DATA SHOWN >>
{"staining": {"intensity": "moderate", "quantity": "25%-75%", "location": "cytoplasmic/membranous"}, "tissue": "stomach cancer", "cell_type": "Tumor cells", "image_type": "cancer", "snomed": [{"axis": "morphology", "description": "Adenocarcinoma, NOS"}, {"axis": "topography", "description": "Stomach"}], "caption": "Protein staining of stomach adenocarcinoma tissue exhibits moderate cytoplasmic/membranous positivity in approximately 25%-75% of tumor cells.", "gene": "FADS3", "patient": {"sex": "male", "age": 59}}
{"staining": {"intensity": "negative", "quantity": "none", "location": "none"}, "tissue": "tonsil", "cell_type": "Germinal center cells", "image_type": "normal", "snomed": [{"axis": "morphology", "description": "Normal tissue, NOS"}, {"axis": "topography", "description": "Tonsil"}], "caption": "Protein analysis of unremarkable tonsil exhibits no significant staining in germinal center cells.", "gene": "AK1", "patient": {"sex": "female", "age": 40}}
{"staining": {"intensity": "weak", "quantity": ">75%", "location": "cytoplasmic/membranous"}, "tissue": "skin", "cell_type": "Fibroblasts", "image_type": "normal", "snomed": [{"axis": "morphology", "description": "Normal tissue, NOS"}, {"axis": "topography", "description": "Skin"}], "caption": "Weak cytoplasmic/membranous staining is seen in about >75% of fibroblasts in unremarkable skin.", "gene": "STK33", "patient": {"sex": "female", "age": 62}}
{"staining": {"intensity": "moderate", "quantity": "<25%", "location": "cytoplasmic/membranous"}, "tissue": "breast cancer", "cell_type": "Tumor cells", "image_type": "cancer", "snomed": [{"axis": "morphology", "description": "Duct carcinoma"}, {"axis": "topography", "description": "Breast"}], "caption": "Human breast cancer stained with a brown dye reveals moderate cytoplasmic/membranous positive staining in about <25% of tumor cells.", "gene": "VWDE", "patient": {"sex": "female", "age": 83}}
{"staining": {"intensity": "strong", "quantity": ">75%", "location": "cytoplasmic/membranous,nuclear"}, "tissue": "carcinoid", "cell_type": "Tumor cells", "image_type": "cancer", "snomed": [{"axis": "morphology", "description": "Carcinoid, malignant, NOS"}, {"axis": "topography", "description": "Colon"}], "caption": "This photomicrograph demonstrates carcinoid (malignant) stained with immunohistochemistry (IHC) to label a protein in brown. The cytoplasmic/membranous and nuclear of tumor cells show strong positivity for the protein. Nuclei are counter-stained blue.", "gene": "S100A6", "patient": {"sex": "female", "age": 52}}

PROBLEM DETAILS >> Each line in the listing above is to be returned unchanged.

RESULT OF THE EXERCISE >>
{"staining": {"intensity": "moderate", "quantity": "25%-75%", "location": "cytoplasmic/membranous"}, "tissue": "stomach cancer", "cell_type": "Tumor cells", "image_type": "cancer", "snomed": [{"axis": "morphology", "description": "Adenocarcinoma, NOS"}, {"axis": "topography", "description": "Stomach"}], "caption": "Protein staining of stomach adenocarcinoma tissue exhibits moderate cytoplasmic/membranous positivity in approximately 25%-75% of tumor cells.", "gene": "FADS3", "patient": {"sex": "male", "age": 59}}
{"staining": {"intensity": "negative", "quantity": "none", "location": "none"}, "tissue": "tonsil", "cell_type": "Germinal center cells", "image_type": "normal", "snomed": [{"axis": "morphology", "description": "Normal tissue, NOS"}, {"axis": "topography", "description": "Tonsil"}], "caption": "Protein analysis of unremarkable tonsil exhibits no significant staining in germinal center cells.", "gene": "AK1", "patient": {"sex": "female", "age": 40}}
{"staining": {"intensity": "weak", "quantity": ">75%", "location": "cytoplasmic/membranous"}, "tissue": "skin", "cell_type": "Fibroblasts", "image_type": "normal", "snomed": [{"axis": "morphology", "description": "Normal tissue, NOS"}, {"axis": "topography", "description": "Skin"}], "caption": "Weak cytoplasmic/membranous staining is seen in about >75% of fibroblasts in unremarkable skin.", "gene": "STK33", "patient": {"sex": "female", "age": 62}}
{"staining": {"intensity": "moderate", "quantity": "<25%", "location": "cytoplasmic/membranous"}, "tissue": "breast cancer", "cell_type": "Tumor cells", "image_type": "cancer", "snomed": [{"axis": "morphology", "description": "Duct carcinoma"}, {"axis": "topography", "description": "Breast"}], "caption": "Human breast cancer stained with a brown dye reveals moderate cytoplasmic/membranous positive staining in about <25% of tumor cells.", "gene": "VWDE", "patient": {"sex": "female", "age": 83}}
{"staining": {"intensity": "strong", "quantity": ">75%", "location": "cytoplasmic/membranous,nuclear"}, "tissue": "carcinoid", "cell_type": "Tumor cells", "image_type": "cancer", "snomed": [{"axis": "morphology", "description": "Carcinoid, malignant, NOS"}, {"axis": "topography", "description": "Colon"}], "caption": "This photomicrograph demonstrates carcinoid (malignant) stained with immunohistochemistry (IHC) to label a protein in brown. The cytoplasmic/membranous and nuclear of tumor cells show strong positivity for the protein. Nuclei are counter-stained blue.", "gene": "S100A6", "patient": {"sex": "female", "age": 52}}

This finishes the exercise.